- [DATA EXTRACT]
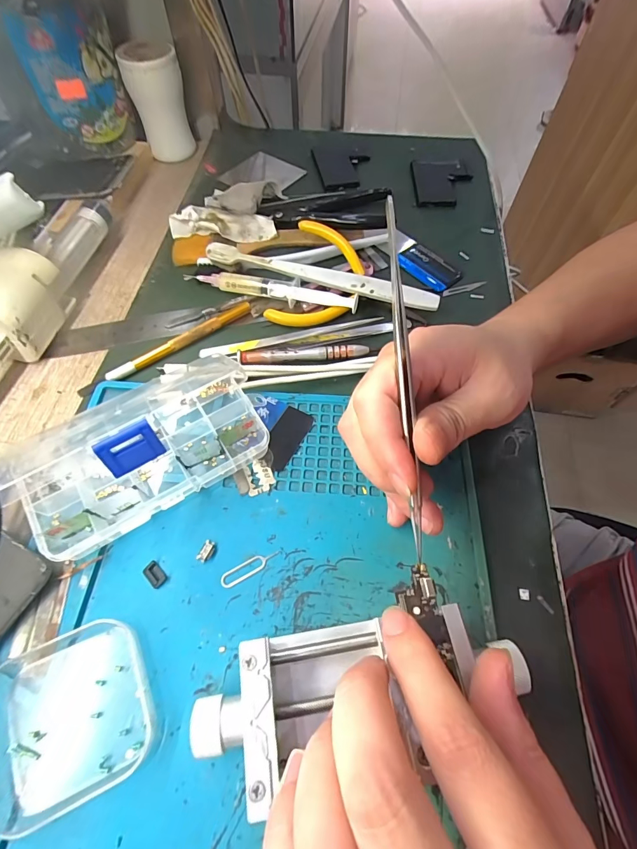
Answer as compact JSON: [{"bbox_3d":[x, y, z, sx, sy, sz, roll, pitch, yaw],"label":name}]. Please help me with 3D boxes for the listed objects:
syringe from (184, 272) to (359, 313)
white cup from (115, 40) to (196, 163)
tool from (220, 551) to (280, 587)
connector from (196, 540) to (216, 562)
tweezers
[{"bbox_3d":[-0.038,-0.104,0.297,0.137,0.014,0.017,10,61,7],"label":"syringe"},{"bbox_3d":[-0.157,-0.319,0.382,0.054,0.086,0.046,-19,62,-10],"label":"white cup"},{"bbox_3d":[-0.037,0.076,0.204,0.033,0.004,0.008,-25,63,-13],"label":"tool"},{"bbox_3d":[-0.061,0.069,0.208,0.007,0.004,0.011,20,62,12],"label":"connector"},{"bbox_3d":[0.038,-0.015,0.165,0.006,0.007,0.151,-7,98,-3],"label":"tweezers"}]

---

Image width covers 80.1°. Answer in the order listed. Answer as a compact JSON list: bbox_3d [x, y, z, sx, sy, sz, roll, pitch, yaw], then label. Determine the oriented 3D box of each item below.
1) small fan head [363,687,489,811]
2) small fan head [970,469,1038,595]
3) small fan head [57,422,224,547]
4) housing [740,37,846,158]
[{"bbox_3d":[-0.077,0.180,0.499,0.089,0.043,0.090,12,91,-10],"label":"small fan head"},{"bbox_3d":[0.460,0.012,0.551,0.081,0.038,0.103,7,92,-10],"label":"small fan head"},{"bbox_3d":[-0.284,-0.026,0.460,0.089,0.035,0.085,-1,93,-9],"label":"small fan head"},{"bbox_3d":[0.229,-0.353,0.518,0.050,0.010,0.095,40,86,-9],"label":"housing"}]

--

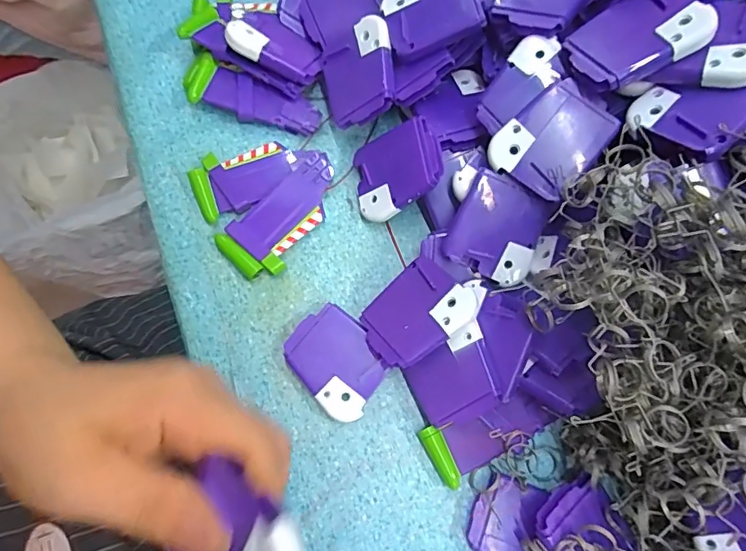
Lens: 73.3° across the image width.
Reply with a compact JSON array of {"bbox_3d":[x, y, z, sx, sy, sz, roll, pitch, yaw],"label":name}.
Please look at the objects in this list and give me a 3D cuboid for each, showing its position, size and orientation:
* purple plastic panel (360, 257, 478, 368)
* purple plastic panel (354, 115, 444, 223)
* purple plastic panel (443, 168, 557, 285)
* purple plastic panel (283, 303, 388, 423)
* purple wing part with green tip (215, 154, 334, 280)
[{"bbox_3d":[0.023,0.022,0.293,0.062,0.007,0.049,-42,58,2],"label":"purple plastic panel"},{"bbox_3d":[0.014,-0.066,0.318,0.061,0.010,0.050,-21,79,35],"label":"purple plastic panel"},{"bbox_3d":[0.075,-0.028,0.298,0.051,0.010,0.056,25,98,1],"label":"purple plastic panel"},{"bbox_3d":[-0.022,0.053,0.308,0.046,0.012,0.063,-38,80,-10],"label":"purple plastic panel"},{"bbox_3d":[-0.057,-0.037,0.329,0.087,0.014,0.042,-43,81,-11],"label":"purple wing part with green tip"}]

- [WHAT YOU HAVE TO DO]
Please transcribe exactly the lines above from the line that has "257, 478, 368)" up to and including the line that has "303, 388, 423)"; no other line belongs in the answer.

- [EXERCISE RESPONSE]
* purple plastic panel (360, 257, 478, 368)
* purple plastic panel (354, 115, 444, 223)
* purple plastic panel (443, 168, 557, 285)
* purple plastic panel (283, 303, 388, 423)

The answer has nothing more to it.